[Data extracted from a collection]
#####

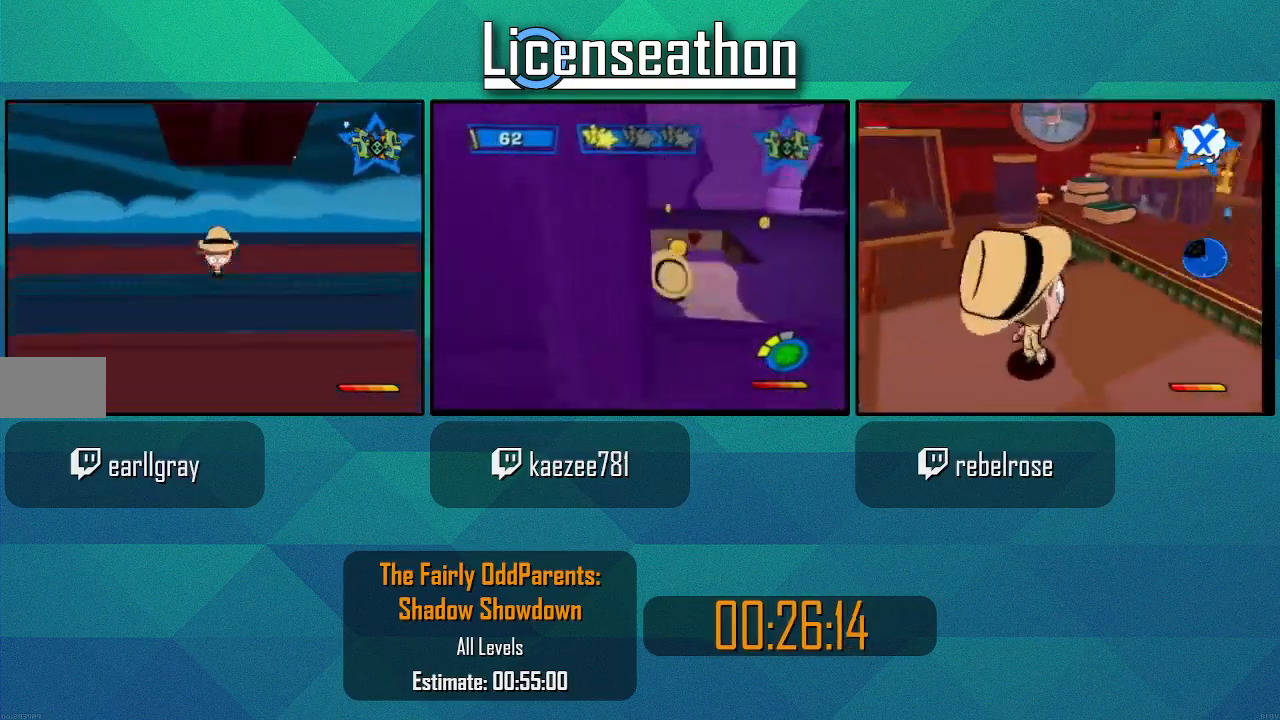
{"dt_ms": 500, "buttons": ["X"], "left_stick": "up", "right_stick": "center", "events": [[67, "left_stick", "up"], [233, "X", "down"]]}
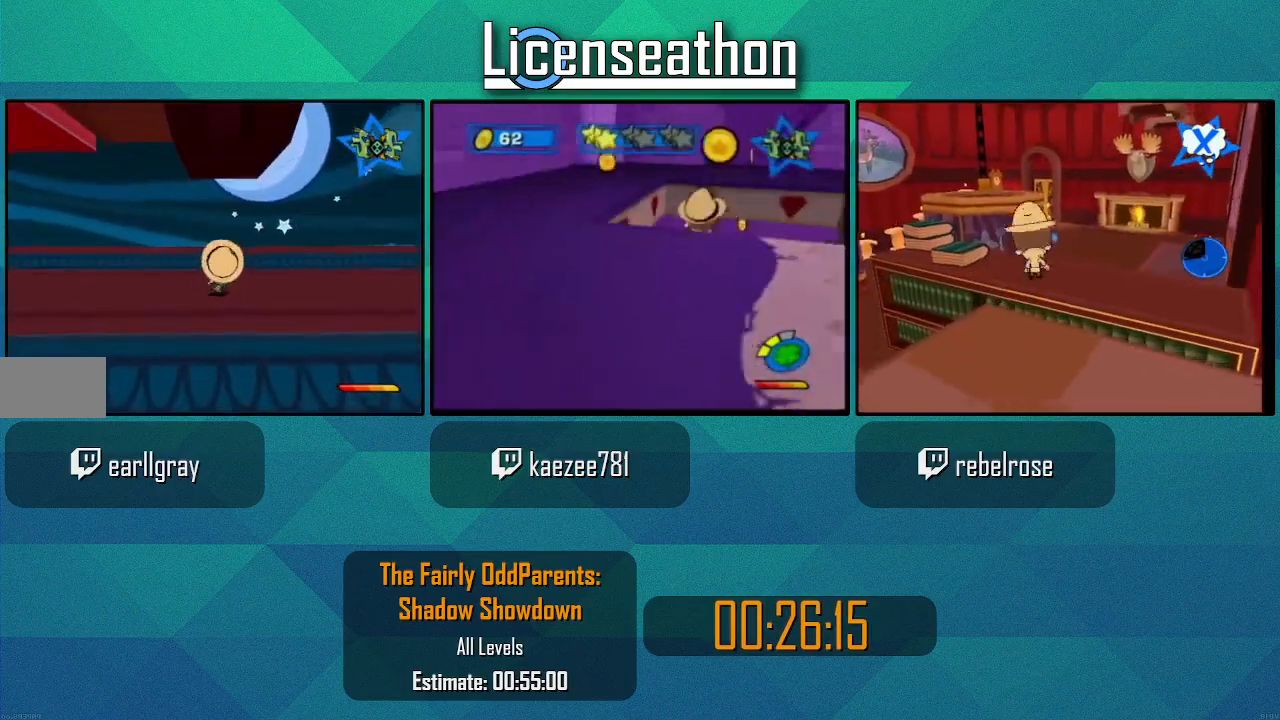
{"dt_ms": 500, "buttons": ["X"], "left_stick": "up", "right_stick": "center", "events": []}
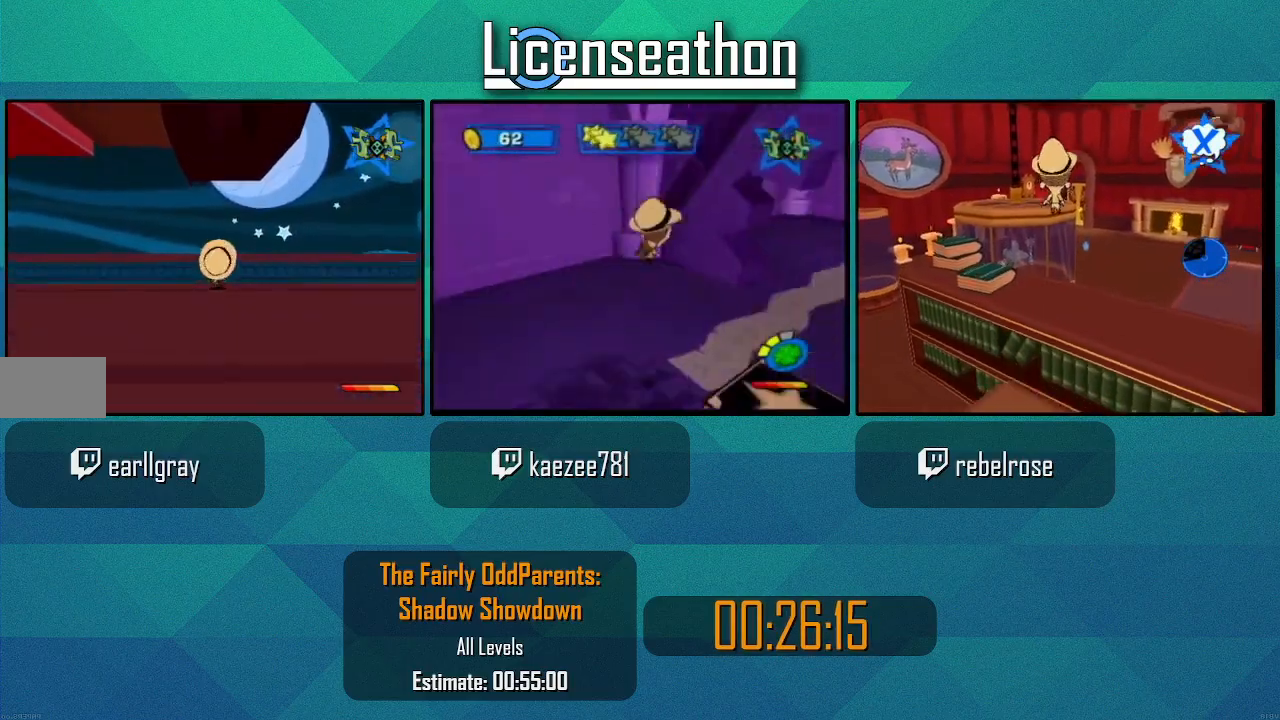
{"dt_ms": 500, "buttons": ["X"], "left_stick": "up", "right_stick": "center", "events": []}
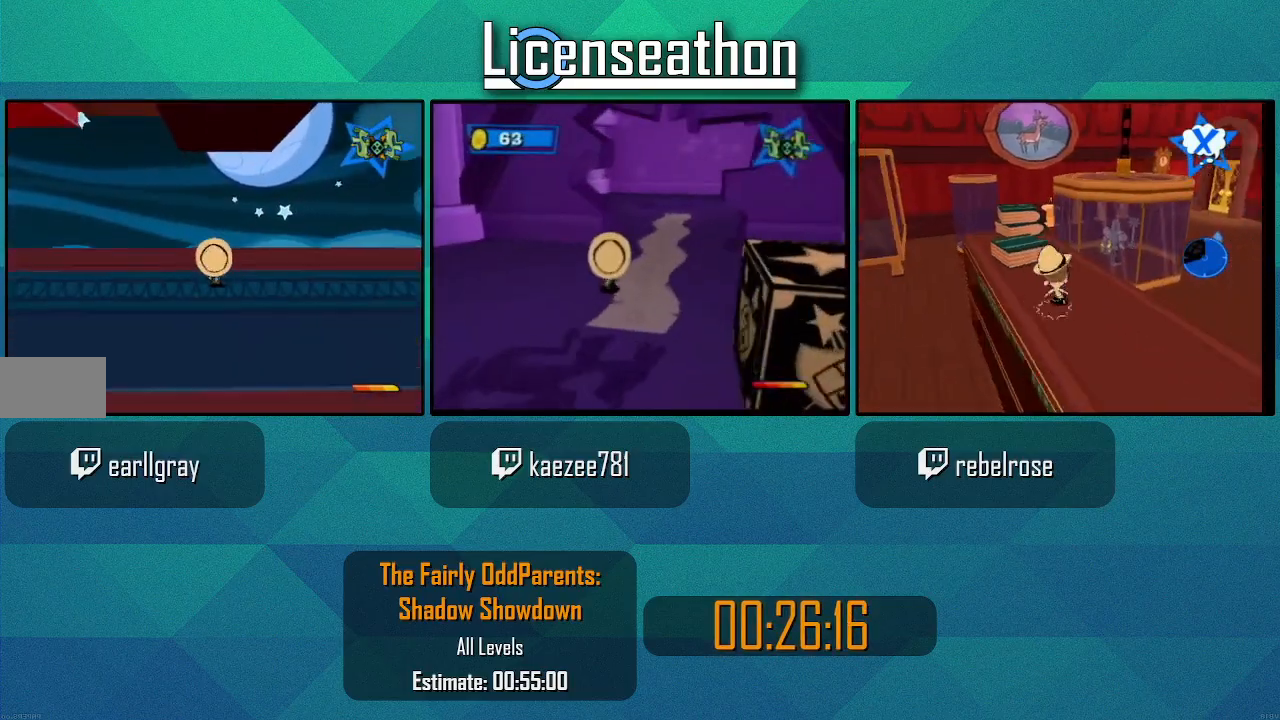
{"dt_ms": 500, "buttons": ["X"], "left_stick": "up", "right_stick": "center", "events": []}
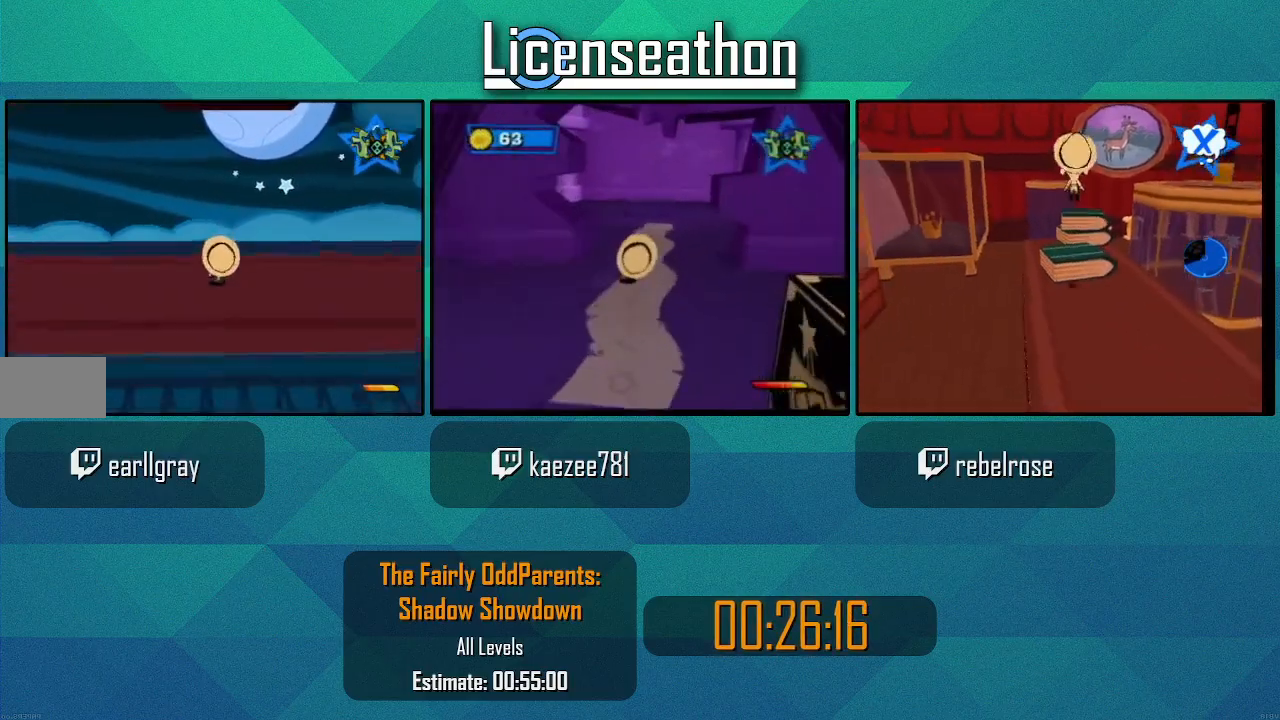
{"dt_ms": 1000, "buttons": [], "left_stick": "up", "right_stick": "center"}
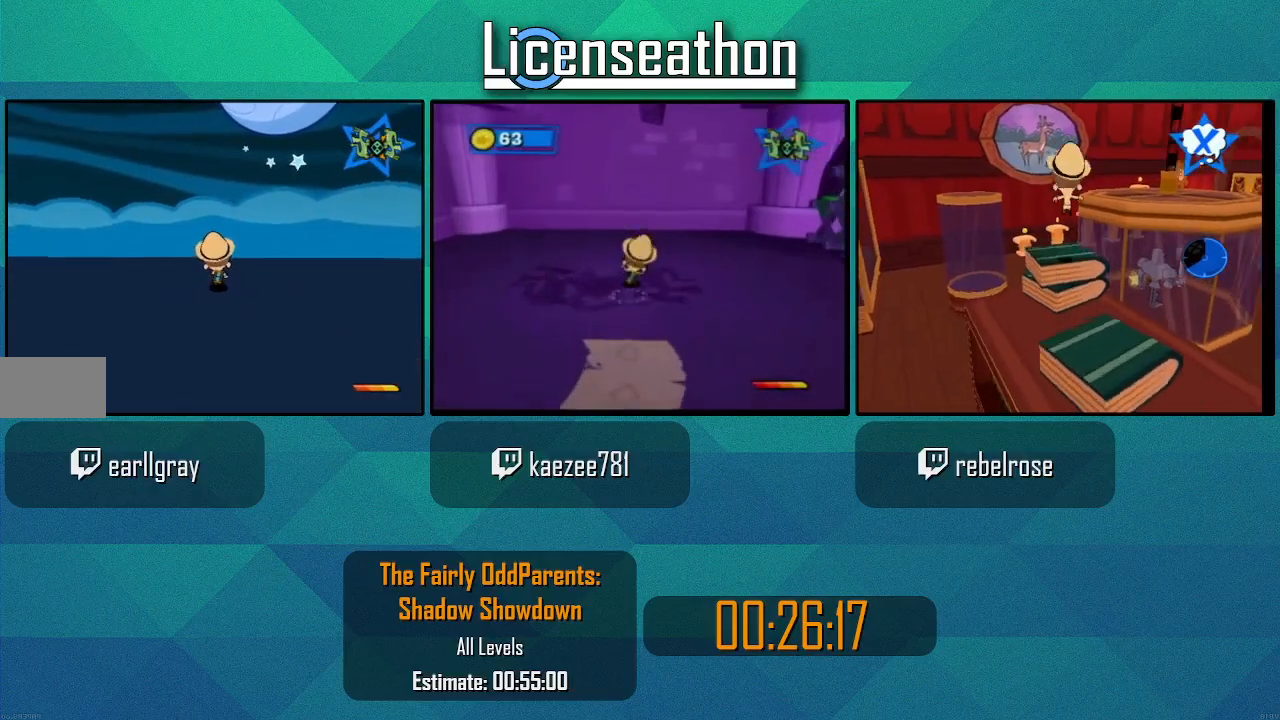
{"dt_ms": 500, "buttons": [], "left_stick": "up", "right_stick": "center", "events": [[267, "left_stick", "center"], [383, "left_stick", "up"]]}
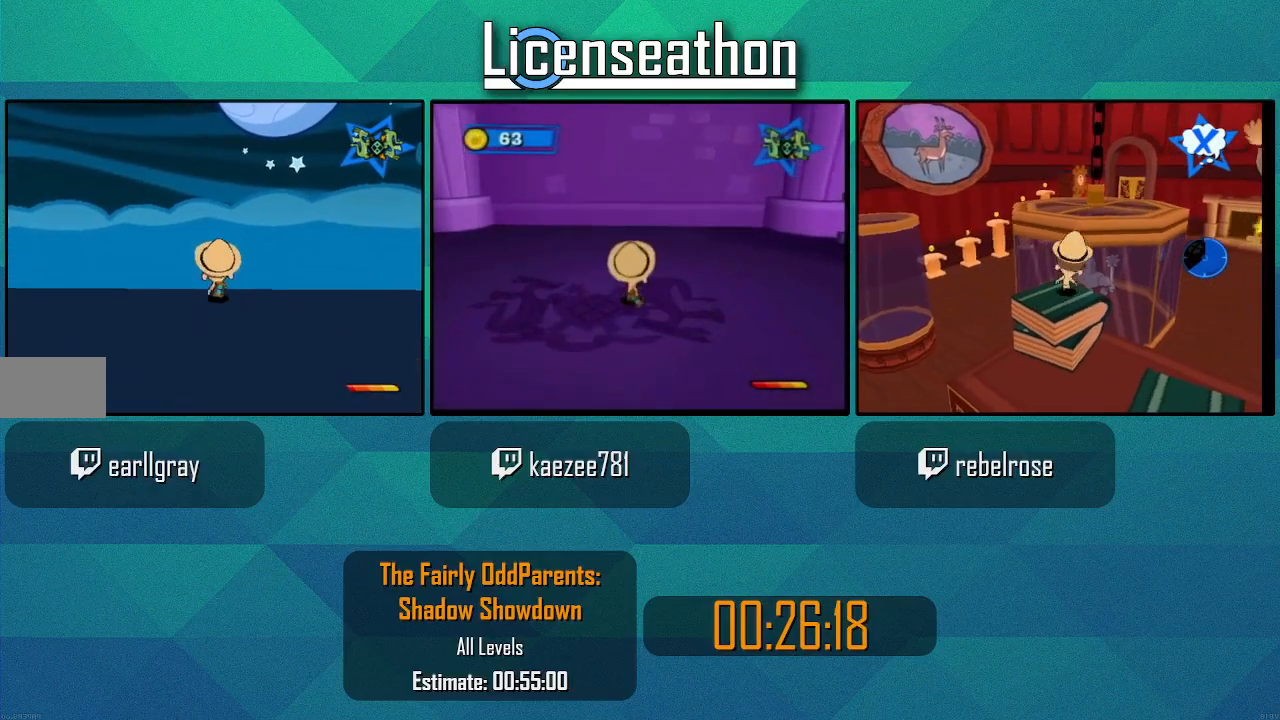
{"dt_ms": 500, "buttons": ["Y"], "left_stick": "center", "right_stick": "center", "events": [[67, "left_stick", "center"], [267, "left_stick", "up"], [417, "Y", "down"], [417, "left_stick", "center"]]}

#####

### Problem to work on
Among the lines of the records, copy out each one that contains the word "down".

### Solution for this task
{"dt_ms": 500, "buttons": ["X"], "left_stick": "up", "right_stick": "center", "events": [[67, "left_stick", "up"], [233, "X", "down"]]}
{"dt_ms": 500, "buttons": ["Y"], "left_stick": "center", "right_stick": "center", "events": [[67, "left_stick", "center"], [267, "left_stick", "up"], [417, "Y", "down"], [417, "left_stick", "center"]]}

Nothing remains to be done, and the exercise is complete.